Questa estetica della coesistenza pacifica rivela una visione del mondo specificamente cinese, ma risuona con le preoccupazioni contemporanee globali. Nell’epoca in cui la questione del meticciato culturale e dell’ibridazione diventa centrale, Xue Song propone un modello artistico di sintesi creativa che evita sia l’uniformazione sia il recesso identitario.
L’uso del fuoco nel suo processo creativo aggiunge una dimensione quasi rituale al suo lavoro. Questa combustione controllata non è solo tecnica, è simbolica. Nel pensiero cinese, il fuoco purifica e trasforma. Permette il passaggio da uno stato a un altro. Xue Song utilizza questa simbologia per trasformare i rifiuti della società di consumo in materiale artistico nobile. Questa alchimia contemporanea lo rende un mediatore tra i mondi, un traduttore visivo delle mutazioni del suo tempo.
Il suo attuale atelier, situato nel distretto artistico M50 di Shanghai, funziona come un laboratorio di questa trasformazione permanente. Le pareti sono coperte da riviste, giornali, libri d’arte, pubblicità che lui raccoglie quotidianamente. Questa accumulazione sistematica testimonia un metodo di lavoro che fa dell’artista un archivista involontario del suo tempo. Ogni frammento che ritaglia e brucia porta la traccia di un momento, di un’epoca, di una preoccupazione collettiva.
Questa dimensione documentaria del suo lavoro lo distingue dagli altri praticanti del collage. Là dove molti usano questa tecnica per effetti puramente plastici, Xue Song ne fa uno strumento di analisi sociale. Le sue opere costituiscono così una cronaca visiva della trasformazione cinese dagli anni 1990. Permettono di leggere, per strati successivi, l’evoluzione delle mentalità, dei gusti, delle ossessioni di una società in rapida mutazione.
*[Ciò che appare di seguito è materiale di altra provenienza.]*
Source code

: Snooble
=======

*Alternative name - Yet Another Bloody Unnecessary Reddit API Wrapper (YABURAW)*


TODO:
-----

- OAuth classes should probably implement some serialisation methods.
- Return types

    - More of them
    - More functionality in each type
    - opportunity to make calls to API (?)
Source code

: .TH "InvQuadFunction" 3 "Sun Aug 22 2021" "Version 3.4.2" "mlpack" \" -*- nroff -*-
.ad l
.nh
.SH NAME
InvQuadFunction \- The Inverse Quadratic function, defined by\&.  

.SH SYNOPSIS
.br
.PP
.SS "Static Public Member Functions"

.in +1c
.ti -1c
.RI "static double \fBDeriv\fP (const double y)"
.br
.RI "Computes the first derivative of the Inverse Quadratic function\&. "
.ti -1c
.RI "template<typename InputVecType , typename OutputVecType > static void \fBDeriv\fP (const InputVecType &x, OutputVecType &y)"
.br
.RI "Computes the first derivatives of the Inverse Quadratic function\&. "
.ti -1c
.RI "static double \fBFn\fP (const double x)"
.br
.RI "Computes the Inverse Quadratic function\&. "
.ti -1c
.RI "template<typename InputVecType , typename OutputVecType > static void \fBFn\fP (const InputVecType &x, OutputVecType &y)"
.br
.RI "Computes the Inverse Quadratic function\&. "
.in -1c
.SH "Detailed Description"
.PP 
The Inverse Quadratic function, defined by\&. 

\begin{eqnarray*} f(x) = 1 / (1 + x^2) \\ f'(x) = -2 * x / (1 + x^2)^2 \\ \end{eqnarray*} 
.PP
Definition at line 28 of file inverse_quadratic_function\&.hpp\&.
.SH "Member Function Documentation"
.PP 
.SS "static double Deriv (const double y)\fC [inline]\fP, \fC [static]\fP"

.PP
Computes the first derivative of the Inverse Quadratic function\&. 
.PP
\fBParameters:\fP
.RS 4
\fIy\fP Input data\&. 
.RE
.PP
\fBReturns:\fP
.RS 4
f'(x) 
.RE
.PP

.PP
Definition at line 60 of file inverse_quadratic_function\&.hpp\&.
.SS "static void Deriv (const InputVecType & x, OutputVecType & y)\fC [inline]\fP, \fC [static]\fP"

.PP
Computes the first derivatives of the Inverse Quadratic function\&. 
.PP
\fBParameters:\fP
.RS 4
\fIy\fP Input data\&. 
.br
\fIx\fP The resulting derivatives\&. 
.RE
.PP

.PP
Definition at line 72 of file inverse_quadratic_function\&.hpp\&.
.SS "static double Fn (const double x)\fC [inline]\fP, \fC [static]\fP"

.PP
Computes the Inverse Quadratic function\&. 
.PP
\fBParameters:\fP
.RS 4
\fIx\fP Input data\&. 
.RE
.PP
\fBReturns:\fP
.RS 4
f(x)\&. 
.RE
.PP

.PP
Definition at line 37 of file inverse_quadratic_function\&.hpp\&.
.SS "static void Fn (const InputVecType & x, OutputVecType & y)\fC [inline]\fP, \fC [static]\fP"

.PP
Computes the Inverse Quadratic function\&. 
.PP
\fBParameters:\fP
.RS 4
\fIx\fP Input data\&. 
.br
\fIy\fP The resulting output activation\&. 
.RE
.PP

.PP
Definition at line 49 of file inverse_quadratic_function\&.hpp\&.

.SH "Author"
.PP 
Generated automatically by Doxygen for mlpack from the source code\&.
Le collaborazioni di Xue Song con marchi di lusso, come Salvatore Ferragamo, Porsche o Jaeger-LeCoultre, illustrano perfettamente la sua posizione di interfaccia tra arte e società. Queste partnership non sono semplici operazioni commerciali, rivelano la sua comprensione intima dei meccanismi della società di consumo contemporanea. Accettando queste collaborazioni mantenendo l’integrità del suo linguaggio artistico, dimostra che è possibile navigare nell’economia mercantile senza perdere la propria anima creativa.
Questa strategia lo avvicina ad Andy Warhol, riferimento consapevole dei suoi inizi. Ma là dove l’artista americano celebrava senza riserve la società di consumo, Xue Song mantiene una distanza critica. Le sue opere rivelano tanto quanto seducono, interrogano tanto quanto affascinano. Questa posizione di equilibrio, tipicamente cinese, gli permette di sfuggire alle semplificazioni del sì o del no.
L’arte di Xue Song ci insegna infine che la creazione contemporanea può riconciliare tradizione e innovazione, locale e globale, artigianato e industria. In un mondo spesso fratturato da opposizioni binarie, propone una via mediana che non rinuncia né all’eredità né alla modernità. Questa saggezza pratica, espressa dalla bellezza sensuale dei suoi collage fiammeggianti, lo rende uno degli artisti più necessari del nostro tempo travagliato.
Trent’anni dopo l’incendio fondativo, Xue Song continua a trasformare le ceneri in oro visivo. Questa costanza nella metamorfosi, questa fedeltà nell’innovazione fanno di lui molto più di un testimone del suo tempo: un attore della sua trasformazione estetica.
- Programma del Shanghai Drama Institute, Dipartimento di Scenografia, 1988.
- François Jullien, La Grande Image n’a pas de forme, Seuil, 2003.